Pathological and Oncological Sciences 2.
Murmu, Ankita
Semmelweis University
Ankita Murmu1, Anita Rácz2, Lajos Pusztai3, Balázs Győrffy1
1: Semmelweis University
2: HUN-REN Research Center for Natural Sciences
3: Yale Cancer Center
Introduction: Determining which patients benefit from adjuvant chemotherapy remains one of the major challenges in breast cancer management. Current prognostic tools and assays are often costly, restricted to specific subgroups, or derived from selected trial populations, limiting generalizability.
Aim: We aimed to develop a machine learning model capable of estimating individualized chemotherapy benefit using routinely available clinical and pathological data.

• [DATA EXTRACTS]:
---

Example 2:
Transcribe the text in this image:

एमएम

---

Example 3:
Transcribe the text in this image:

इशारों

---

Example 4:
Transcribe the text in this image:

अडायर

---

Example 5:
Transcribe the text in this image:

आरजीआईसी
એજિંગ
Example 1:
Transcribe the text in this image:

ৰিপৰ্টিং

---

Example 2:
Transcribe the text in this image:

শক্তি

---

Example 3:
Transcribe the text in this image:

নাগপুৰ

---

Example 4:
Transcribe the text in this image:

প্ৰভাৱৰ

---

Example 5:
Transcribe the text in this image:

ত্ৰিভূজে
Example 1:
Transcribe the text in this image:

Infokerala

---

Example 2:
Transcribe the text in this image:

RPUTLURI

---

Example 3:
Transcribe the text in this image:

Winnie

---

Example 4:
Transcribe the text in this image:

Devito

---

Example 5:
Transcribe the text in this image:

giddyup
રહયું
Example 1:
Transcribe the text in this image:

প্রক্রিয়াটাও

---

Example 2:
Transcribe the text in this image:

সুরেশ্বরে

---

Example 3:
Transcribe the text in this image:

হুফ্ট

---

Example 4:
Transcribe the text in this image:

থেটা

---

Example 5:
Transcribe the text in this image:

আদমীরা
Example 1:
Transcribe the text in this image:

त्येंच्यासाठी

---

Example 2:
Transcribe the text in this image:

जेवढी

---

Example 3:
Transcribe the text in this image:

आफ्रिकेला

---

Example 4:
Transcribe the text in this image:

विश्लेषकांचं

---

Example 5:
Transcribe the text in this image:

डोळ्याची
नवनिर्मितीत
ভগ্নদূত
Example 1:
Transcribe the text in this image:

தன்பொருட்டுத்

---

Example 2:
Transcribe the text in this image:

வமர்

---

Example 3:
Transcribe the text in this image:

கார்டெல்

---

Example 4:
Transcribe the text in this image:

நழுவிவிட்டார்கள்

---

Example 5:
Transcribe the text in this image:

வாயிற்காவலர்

• [PROBLEM SET]:
1 > List every author named in the chemotherapy abstract, in the order they appear in its author line.
2 > Please copy word for word the part of the chemotherapy abstract between "Murmu, Ankita" and "populations, limiting generalizability.", inclusive.

• [ANSWERS PER TASK]:
1 > Ankita Murmu, Anita Rácz, Lajos Pusztai, Balázs Győrffy

2 >
Murmu, Ankita
Semmelweis University
Ankita Murmu1, Anita Rácz2, Lajos Pusztai3, Balázs Győrffy1
1: Semmelweis University
2: HUN-REN Research Center for Natural Sciences
3: Yale Cancer Center
Introduction: Determining which patients benefit from adjuvant chemotherapy remains one of the major challenges in breast cancer management. Current prognostic tools and assays are often costly, restricted to specific subgroups, or derived from selected trial populations, limiting generalizability.